10 Create in me a clean heart, O God;
    restore within me a sense of being brand new.
11 Do not throw me far away from Your presence,
    and do not remove Your Holy Spirit from me.
12 Give back to me the deep delight of being saved by You;
    let Your willing Spirit sustain me.

Joshua 23

In this final section of this book (chapters 23–24), Joshua’s speeches recap the story of their exodus from Egypt, remind the Israelites (and us) that God has been faithful in keeping all His promises, and call the people of Israel to accountability and faithfulness. It is this last charge that they will fail to keep—and that failure will cause the people of Israel so much trouble in the generations to come.

23 After Israel had taken possession of their inheritances and the Eternal had given them peace for many years and when Joshua was very old, he summoned all of Israel, their judges and officers and leaders.

Joshua: I am an old man. You have seen everything the Eternal One, your True God, did to these nations for you; the Eternal One, your True God, fought for you. I have allotted as your tribes’ inheritances the territories of those people who still remain, as well as all the nations I captured from the Jordan River to the Mediterranean. The Eternal your God will push them out of their lands and out of your sight and you will live in their lands, just as He promised you. So be firm and unswerving, observing all that is written in the law of Moses without deviation. That will ensure that you don’t start to blend in with the other nations around you or call upon their gods or worship them or serve them. Just hold tightly to the Eternal One, your True God, as you always have, for He has driven out great and powerful nations before you like leaves in the wind, and you know that no one has ever been able to stand against you. 10 One of you can pursue a thousand because it is He who fights for you, just as He promised.

11 So always be careful to love the Eternal One, your God. 12 If you turn away from Him and toward those left of the foreign nations among you—if your women marry them and their women marry you— 13 you can be sure that the Eternal will turn from you. He won’t remove the nations around you, but instead He will let them be a snare for you to be caught in, a wound in your sides, and thorns in your eyes until you perish from this good land that He has given you.

14 The time has come for me to die and return to the earth. But I want to leave you with these thoughts: Think back and you will know without a doubt that not one single good thing that the Eternal One, your God, promised you has been left undone. Not a single one.

15 But in the same way the Eternal One, your True God, has fulfilled all these blessings, you can be sure that if you turn away from Him, He will fulfill the curses until the Eternal has obliterated you from this good land He gave you. 16 If you break the commandments that He has laid upon you and turn from Him to serve and worship other gods, then His anger will flare white-hot against you, and you will quickly be wiped from the face of this good land He has given you.

1 Corinthians 11:27-34

God doesn’t demand perfection to partake at the Lord’s table, rather brokenness. Their pride is causing division during the meal; instead they need to fellowship in a shared, broken spirit.

27 So if someone takes of this bread and drinks from the Lord’s cup improperly—as you are doing—he is guilty of violating the body and blood of our Lord. 28 Examine yourselves first. Then you can properly approach the table to eat the bread and drink from the cup; 29 because otherwise, if you eat and drink without properly discerning the significance of the Lord’s body, then you eat and drink a mouthful of judgment upon yourself. 30 Because of this violation, many in your community are now sick and weak; some have even died. 31 But if we took care to judge ourselves, then we wouldn’t have to worry about being judged by another. 32 In fact, the Lord’s hand of judgment is correcting us so that we don’t suffer the same fate as the rest of the rebellious world: condemnation.

33 From now on, brothers and sisters, this is what I want you to do: when you come together to eat at the Lord’s table, wait for each other. 34 If someone is hungry and can’t wait, he should go home and eat. In that way, your gatherings won’t result in God’s judgment. The rest of the instructions I have for you will have to wait until I come.

### Records shown
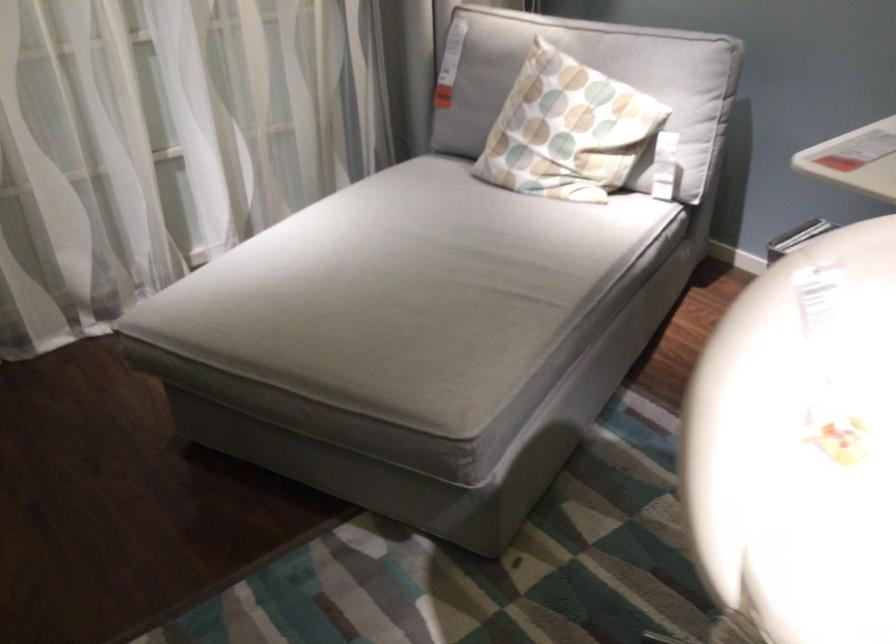
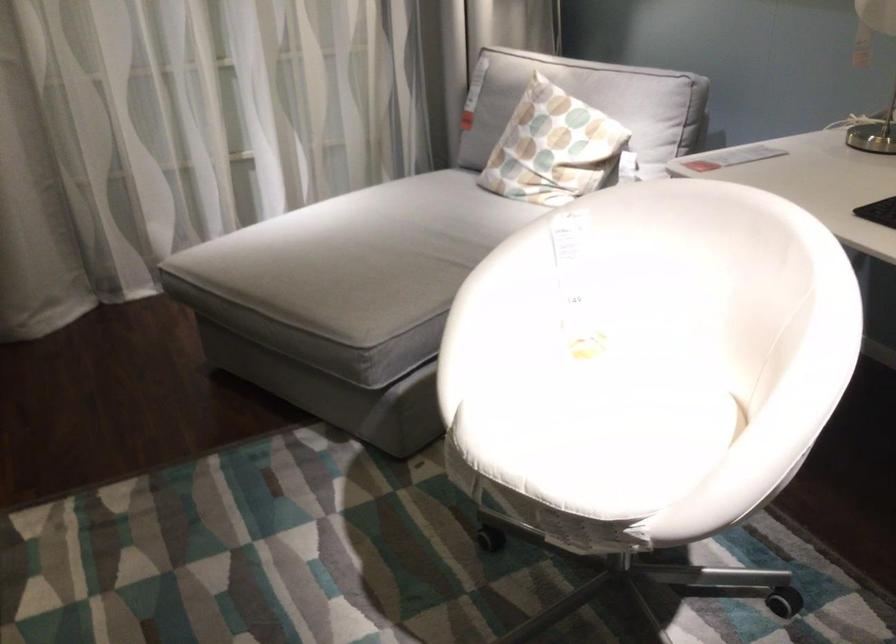
The point at [392,295] is marked in the first image. Where is the corresponding point in the second image?

(359, 256)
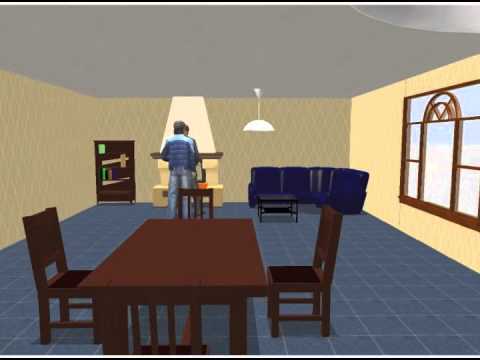
The width and height of the screenshot is (480, 360). In order to click on chair in this screenshot , I will do `click(43, 273)`.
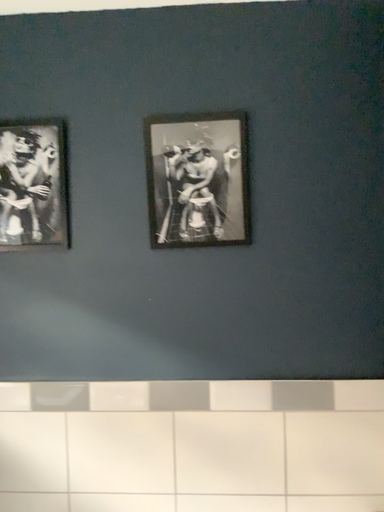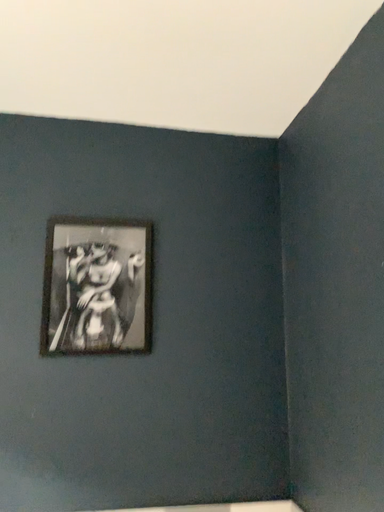
Question: How did the camera likely rotate when shooting the video?

Choices:
 (A) rotated upward
 (B) rotated downward

Answer: (A)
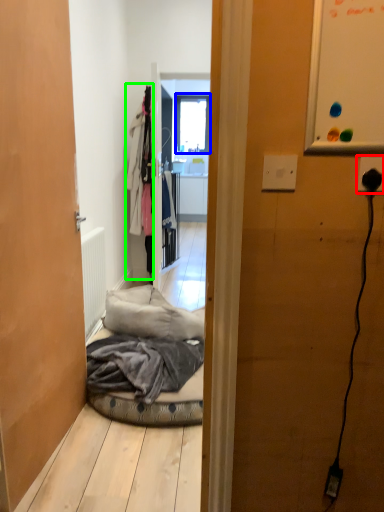
Question: Which object is positioned farthest from electric outlet (highlighted by a red box)? Select from window (highlighted by a blue box) and clothing (highlighted by a green box).

Choices:
 (A) window
 (B) clothing

Answer: (A)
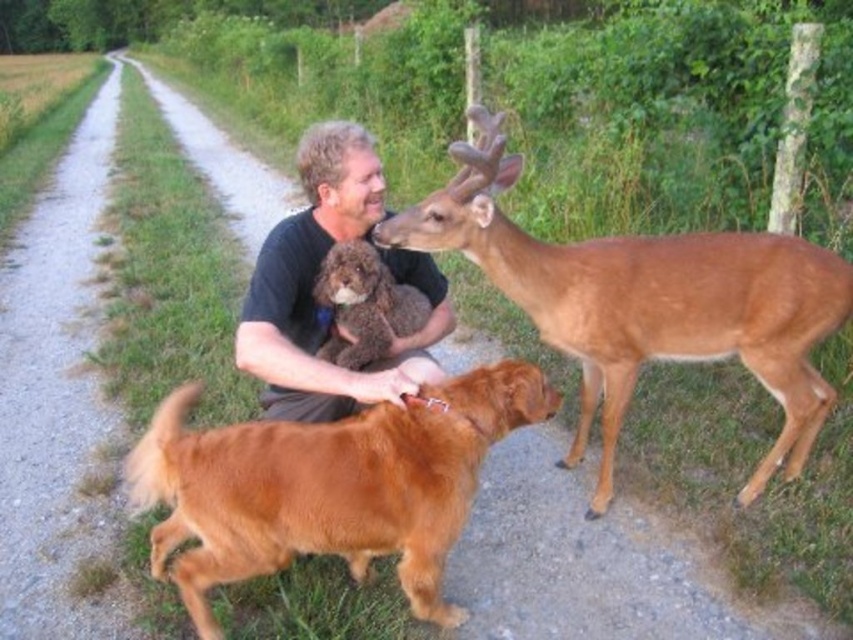
You are a photographer trying to capture a photo of the golden fur dog at center and the brown plush toy at center. From the photographer perspective, which object is located to the right?

The brown plush toy at center is located to the right of the golden fur dog at center.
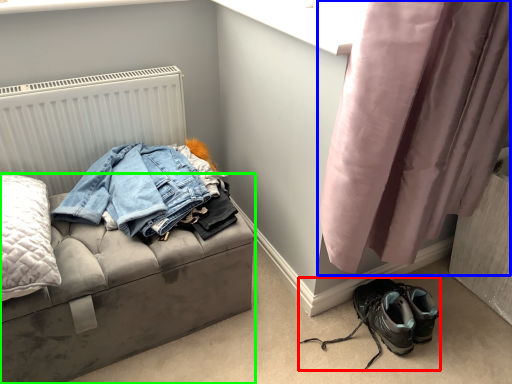
Question: Considering the real-world distances, which object is closest to footwear (highlighted by a red box)? curtain (highlighted by a blue box) or furniture (highlighted by a green box).

Choices:
 (A) curtain
 (B) furniture

Answer: (A)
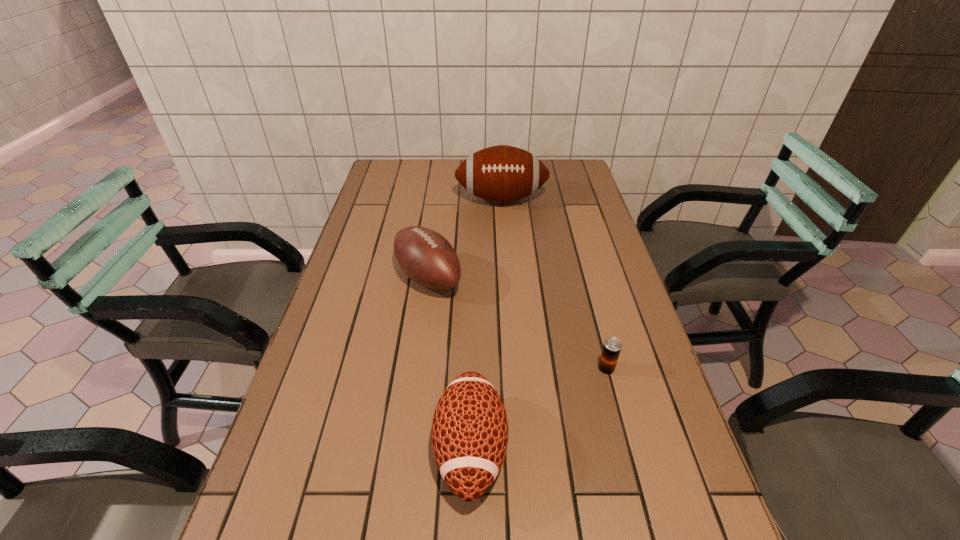
Where is `free spot that satisfies the following two spatial constraints: 1. on the laces of the farthest object; 2. on the left side of the beer can`? The width and height of the screenshot is (960, 540). free spot that satisfies the following two spatial constraints: 1. on the laces of the farthest object; 2. on the left side of the beer can is located at coordinates (513, 368).

This screenshot has height=540, width=960. I want to click on blank area in the image that satisfies the following two spatial constraints: 1. on the laces of the farthest football; 2. on the right side of the rightmost object, so click(513, 368).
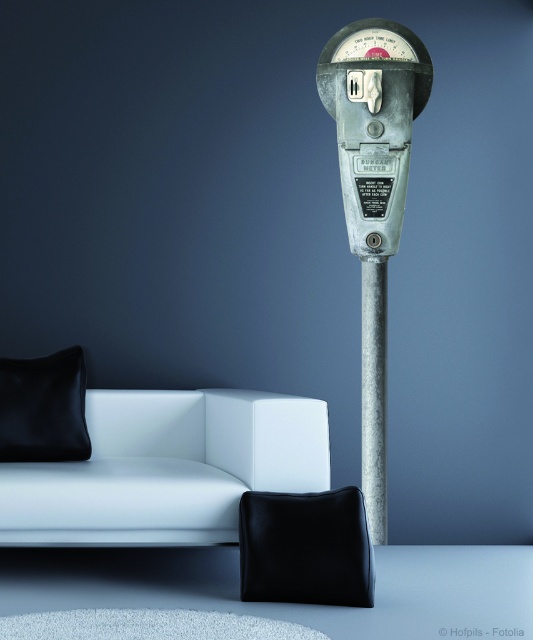
Question: Estimate the real-world distances between objects in this image. Which object is closer to the metallic parking meter at center?

Choices:
 (A) black leather cushion at lower center
 (B) white leather couch at lower left

Answer: (B)

Question: Is metallic parking meter at center thinner than black leather cushion at lower center?

Choices:
 (A) yes
 (B) no

Answer: (B)

Question: Which of these objects is positioned closest to the metallic parking meter at center?

Choices:
 (A) metallic textured pole at center
 (B) black leather cushion at lower center
 (C) white leather couch at lower left

Answer: (A)

Question: Does white leather couch at lower left have a lesser width compared to metallic textured pole at center?

Choices:
 (A) no
 (B) yes

Answer: (A)

Question: Which object is positioned farthest from the black leather cushion at lower center?

Choices:
 (A) white leather couch at lower left
 (B) metallic textured pole at center
 (C) metallic parking meter at center
 (D) black leather pillow at lower left

Answer: (C)

Question: Does metallic parking meter at center appear on the left side of black leather cushion at lower center?

Choices:
 (A) yes
 (B) no

Answer: (B)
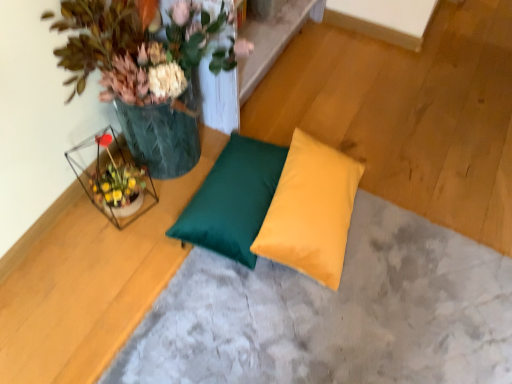
This screenshot has width=512, height=384. Identify the location of vacant area that lies between matte green pillow at center and satin green pillow at center, which is the 1th pillow in left-to-right order. (141, 293).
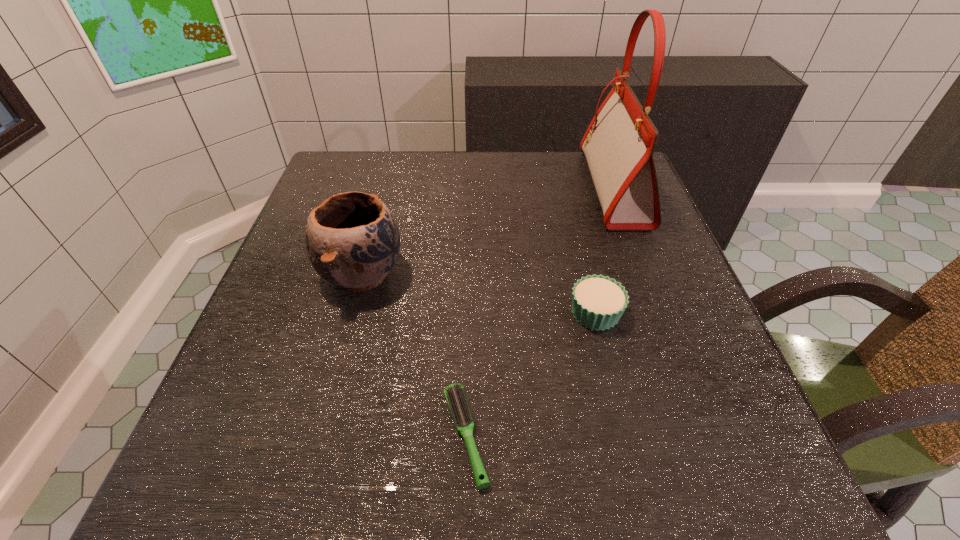
Image resolution: width=960 pixels, height=540 pixels. Find the location of `vacant space at the left edge of the desktop`. vacant space at the left edge of the desktop is located at coordinates click(x=338, y=312).

Locate an element on the screen. This screenshot has height=540, width=960. vacant space at the right edge of the desktop is located at coordinates (702, 389).

The height and width of the screenshot is (540, 960). What are the coordinates of `free region at the far left corner` in the screenshot? It's located at click(x=346, y=152).

Find the location of a particular element. The width and height of the screenshot is (960, 540). vacant area between the cupcake and the leftmost object is located at coordinates (479, 293).

This screenshot has width=960, height=540. What are the coordinates of `empty location between the hairbrush and the leftmost object` in the screenshot? It's located at (414, 355).

Find the location of a particular element. This screenshot has height=540, width=960. unoccupied area between the second object from right to left and the hairbrush is located at coordinates (531, 374).

The height and width of the screenshot is (540, 960). I want to click on vacant area that lies between the hairbrush and the pottery, so click(x=414, y=355).

The height and width of the screenshot is (540, 960). What are the coordinates of `free spot between the farthest object and the hairbrush` in the screenshot? It's located at (540, 312).

Where is `free spot between the pottery and the farthest object`? The image size is (960, 540). free spot between the pottery and the farthest object is located at coordinates (488, 231).

Find the location of a particular element. The height and width of the screenshot is (540, 960). free point between the nearest object and the farthest object is located at coordinates (540, 312).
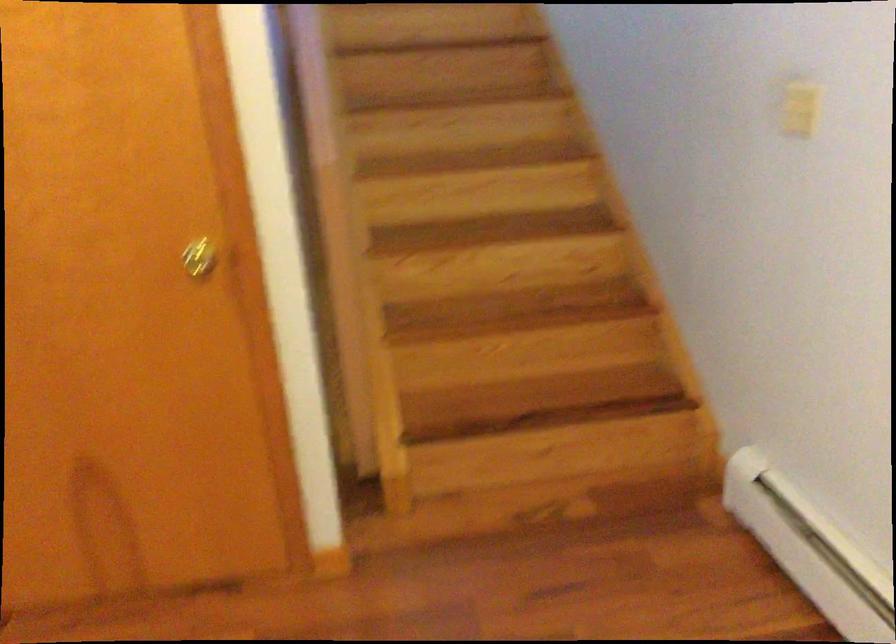
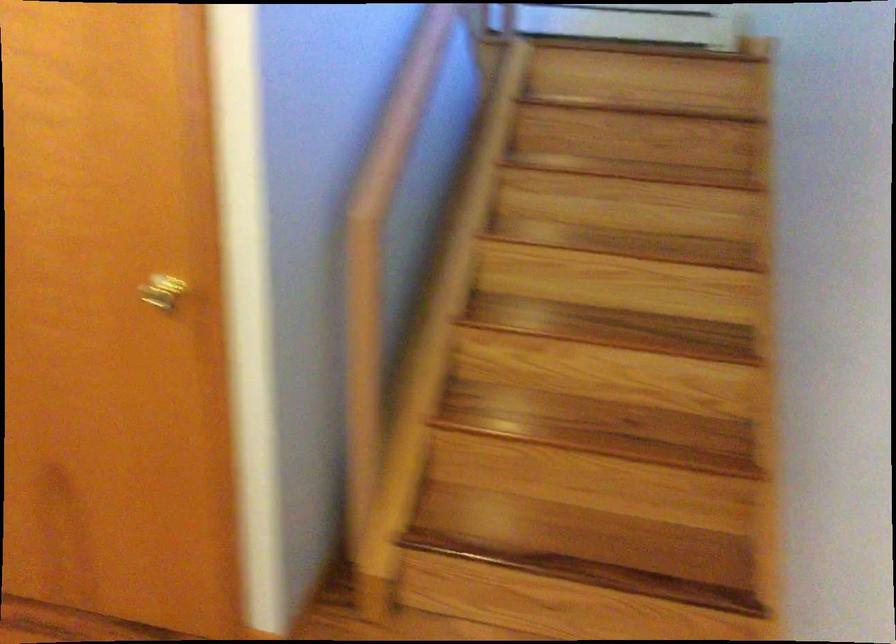
Question: In a continuous first-person perspective shot, in which direction is the camera moving?

Choices:
 (A) Left
 (B) Right
 (C) Forward
 (D) Backward

Answer: (D)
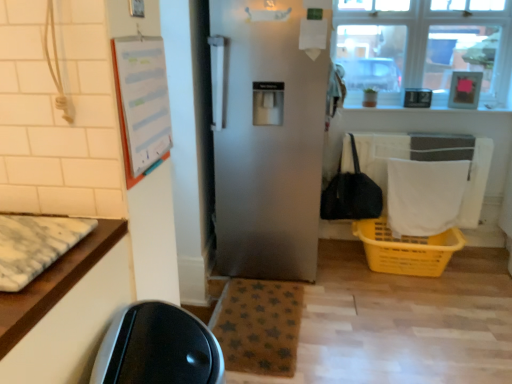
Image resolution: width=512 pixels, height=384 pixels. Identify the location of vacant space in front of yellow plastic basket at lower right. (430, 317).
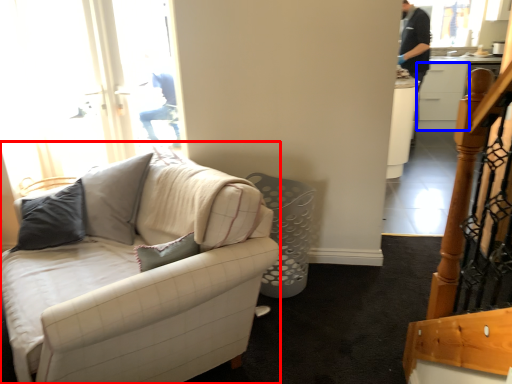
Question: Among these objects, which one is nearest to the camera, studio couch (highlighted by a red box) or cabinetry (highlighted by a blue box)?

Choices:
 (A) studio couch
 (B) cabinetry

Answer: (A)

### Task brief
Reproduce the portion of the Bible passages above starting at "11 Do not throw" and ending at "Spirit sustain me.".

### Response box
11 Do not throw me far away from Your presence,
    and do not remove Your Holy Spirit from me.
12 Give back to me the deep delight of being saved by You;
    let Your willing Spirit sustain me.